ラマルクの名は,広くは進化論の「用不用説」によって知られている。「キリンの首が長いのは,高い木の葉を食べるためにとだんだん長くなって子孫に伝えられてきた」というたとえで知られた説だ。「獲得形質の遺伝」とも呼ばれる。
もっとも,この説は今日ではダーウィン進化論と比較されて,間違った説であると教えられる。しかし,ラマルクがダーウィンに先がけて進化論的なアイデアをもっていたことは忘れないでいたほうがいいだろう。
ラマルクは,1744年,フランス,ピカルディのバザンタンで,11人兄弟の末子として生まれた。
成長すると,父の意向で教職課程についたのだが,父の死をきっかけにフランス軍に入った。22歳のとき,病を得て退役したラマルクはわずかな恩給だけしかもらえず,金融業を手伝ったり,医学の修行をしていた。そのうちに,軍にいたときに地中海の豊かな自然のなかで興味を抱いた植物学を思いだし,本格的に植物研究にのめりこんでいった。やがて,植物学の縁で,かのジャン・ジャック・ルソーと知り合い,交遊を続けた。
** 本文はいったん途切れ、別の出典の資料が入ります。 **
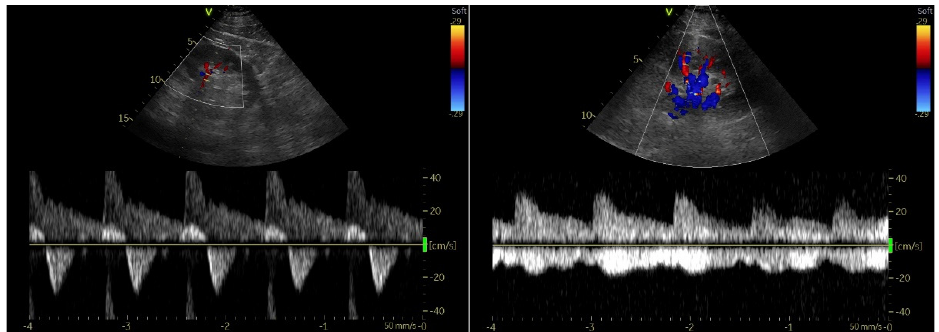
Figure 12. Intrarenal vein Doppler (above baseline) in a patient with acutely decompensated heart failure before (left) and after (right) decongestive therapy. The flow pattern appears monophasic/di- astolic (L), becoming continuous as congestion reduces (R).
屋根裏部屋の生活をしながら植物学に打ち込み,10年後,『仏蘭西植物誌』を上梓した。
このころには,ラマルクはビュフォンと知り合っていた。ビュフォンの子息の家庭教師を頼まれたりしている。そして,ついに王立動植物園の教授に就任した。しかし,時あたかもフランス革命が勃発し,ラマルクは職をおわれそうになったりもする。やがて,ラマルクは植物学ではなく動物学の担当となる。かくして,ラマルクは動物学に熱中し,『無脊椎動物分類誌』『無脊椎動物誌』などを発表する。そして1809年,不朽の名著『動物哲学』の刊行にいたるのである。
今日,生物学でよく使われる「系統樹」をはじめて考案したのもラマルクであった。
だが,『動物哲学』刊行後10年にしてラマルクは失明し,最後は次女ただ一人の世話を受けながら,貧窮のうちに世を去った。